» **LISTED RECORDS**
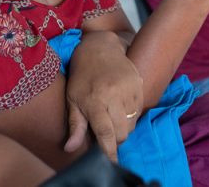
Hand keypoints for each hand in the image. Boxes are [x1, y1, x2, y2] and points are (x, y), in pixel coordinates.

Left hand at [64, 31, 142, 160]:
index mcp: (94, 100)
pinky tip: (120, 105)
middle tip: (107, 132)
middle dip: (116, 139)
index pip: (105, 133)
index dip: (109, 150)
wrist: (99, 47)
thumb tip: (69, 148)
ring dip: (124, 127)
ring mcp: (128, 89)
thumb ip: (75, 125)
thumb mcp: (73, 99)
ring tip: (113, 116)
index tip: (111, 161)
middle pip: (122, 132)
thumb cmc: (82, 76)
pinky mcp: (138, 84)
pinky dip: (131, 114)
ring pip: (132, 123)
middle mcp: (113, 95)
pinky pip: (139, 110)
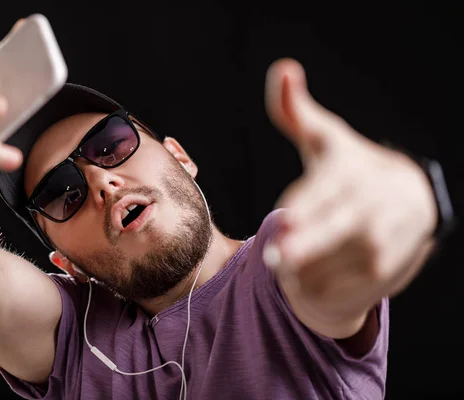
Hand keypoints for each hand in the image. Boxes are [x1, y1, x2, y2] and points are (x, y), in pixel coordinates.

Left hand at [262, 59, 436, 334]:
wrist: (406, 204)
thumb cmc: (348, 170)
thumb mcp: (324, 139)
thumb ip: (295, 110)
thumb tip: (283, 69)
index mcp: (355, 169)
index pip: (332, 189)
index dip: (310, 204)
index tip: (289, 217)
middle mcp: (375, 204)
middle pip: (344, 229)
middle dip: (312, 244)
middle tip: (281, 255)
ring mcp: (385, 240)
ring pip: (345, 263)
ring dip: (310, 270)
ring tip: (284, 264)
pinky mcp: (387, 270)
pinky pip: (351, 286)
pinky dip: (323, 288)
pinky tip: (303, 279)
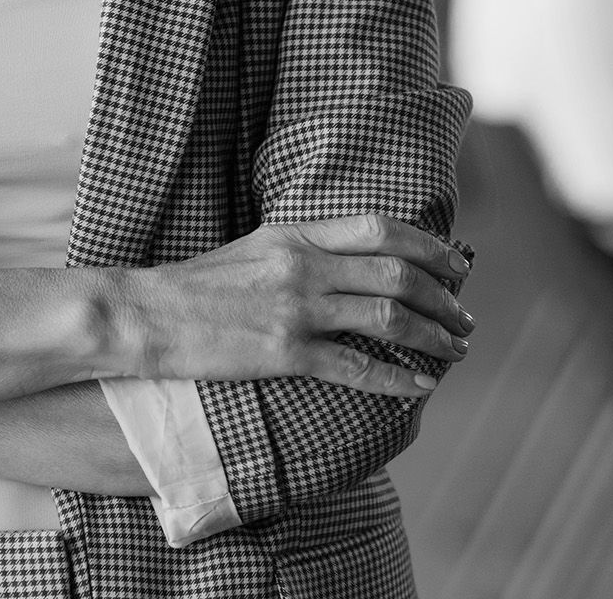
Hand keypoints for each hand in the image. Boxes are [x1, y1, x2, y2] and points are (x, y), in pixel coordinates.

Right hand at [138, 214, 473, 398]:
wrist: (147, 313)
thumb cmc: (196, 284)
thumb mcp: (253, 248)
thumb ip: (301, 249)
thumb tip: (351, 261)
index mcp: (294, 233)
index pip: (378, 227)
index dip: (427, 245)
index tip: (457, 263)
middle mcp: (301, 265)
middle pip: (394, 273)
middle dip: (442, 297)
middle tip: (465, 317)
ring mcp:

» **WORK ITEM**
Leave out the images and write out the lines above exactly, from the one with "pinky mcp: (138, 84)" up to and including the one with "index mcp: (355, 169)".

» **REPLY**
pinky mcp: (138, 84)
pinky dip: (131, 114)
ring pip: (132, 123)
middle mcp: (113, 95)
pinky pip: (139, 110)
Hand keypoints for each hand in the image. Boxes are [x1, y1, x2, y2] and points are (x, y), in pixel coordinates.

Left hand at [262, 59, 436, 334]:
wrist: (406, 204)
thumb cmc: (348, 170)
thumb mcp: (324, 139)
thumb ip: (295, 110)
thumb tip: (283, 69)
index mcp: (355, 169)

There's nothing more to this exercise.